9.1 Both Parties undertake to treat all information relating to the Agreement and the Service as confidential unless the other Party has approved disclosure to third parties. This shall not apply to information that was in the public domain at the time of disclosure, later became part of the public domain through no breach of this section by the Party or that was lawfully disclosed to the Party by a third party.
9.2 Moblrn reserves the right to disclose confidential information to its employees and potential consultants or similar, provided that these persons are bound by a duty of confidentiality.


The license given to the Customer by the Agreement and these Terms is a non-transferable right to use the Service in accordance with the Agreement and these Terms.

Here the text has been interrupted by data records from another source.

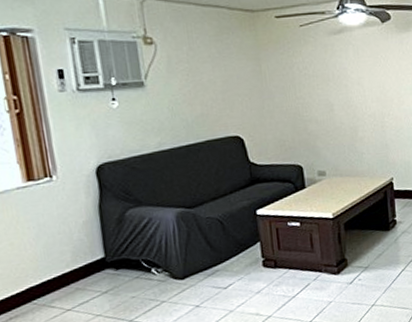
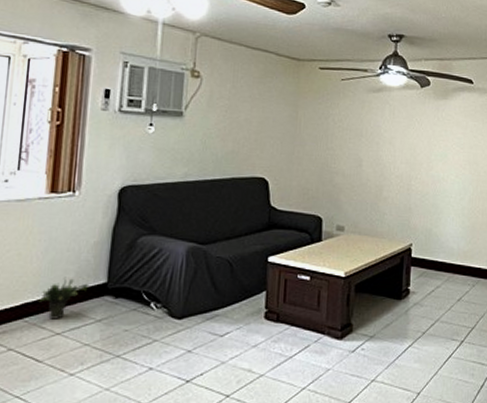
potted plant: none [41,258,89,298] -> present [38,277,90,319]

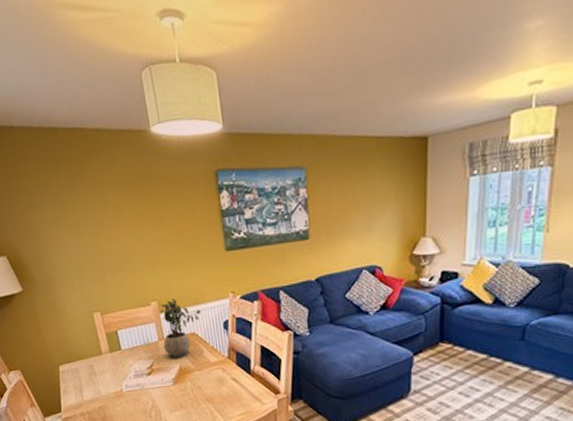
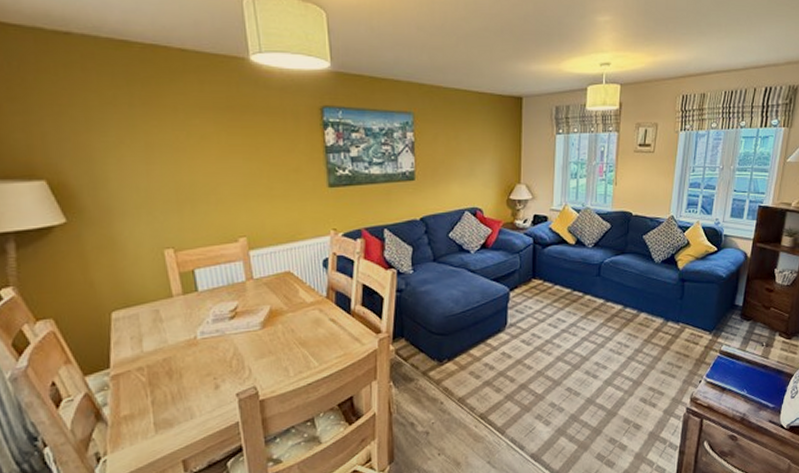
potted plant: present [160,298,201,358] -> none [250,235,298,300]

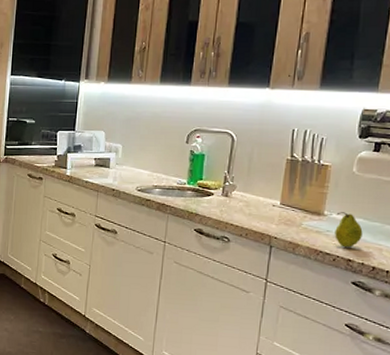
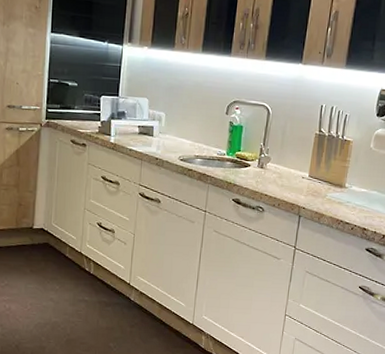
fruit: present [335,212,363,248] -> none [353,185,377,218]

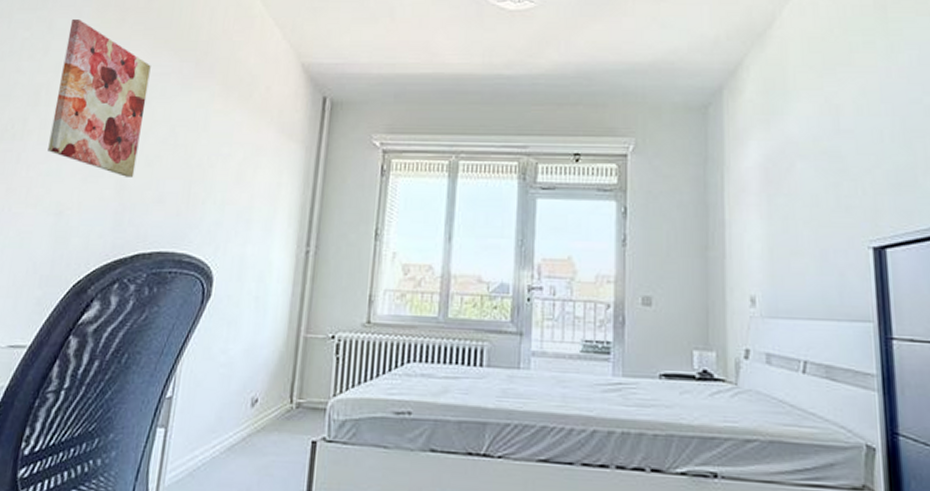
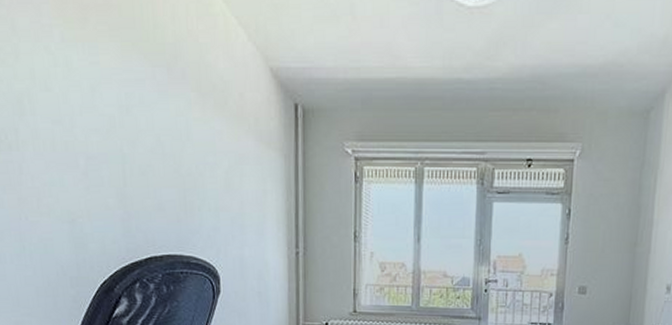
wall art: present [48,18,151,177] -> none [33,17,132,186]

The Customer holds no other right to any of Moblrn’s intellectual property rights or the content created on or through the Service unless the Customer has itself entirely provided the content by uploading it to the Service (for example text, pictures and logotypes).


11.1 Moblrn is a personal data processor (Sw personuppgiftsbiträde) in relation to the Customer which is the personal data controller (Sw personuppgiftsansvarig). Moblrn shall at all times process the data in accordance with the instructions from the Customer and at all times follow the rules of applicable personal data laws.
11.2 Unless any specific instruction is in place, Moblrn refers to its Standard Data Processor agreement (attached hereto) which in such case shall form an integral part of these Terms.


12.1 The Service, the Agreement and these Terms shall be governed by Swedish law, without regard to conflict of laws principles.
12.2 The Parties shall attempt to resolve any dispute arising out of the Service, the Agreement or these Terms through negotiations. If the dispute is not resolved through these negotiations, the Parties may bring the case to court, with Stockholm District Court as the agreed legal venue.
12.3 Changes to the Agreement or these Terms can only be made in writing and are only valid following approval and signature by both Parties.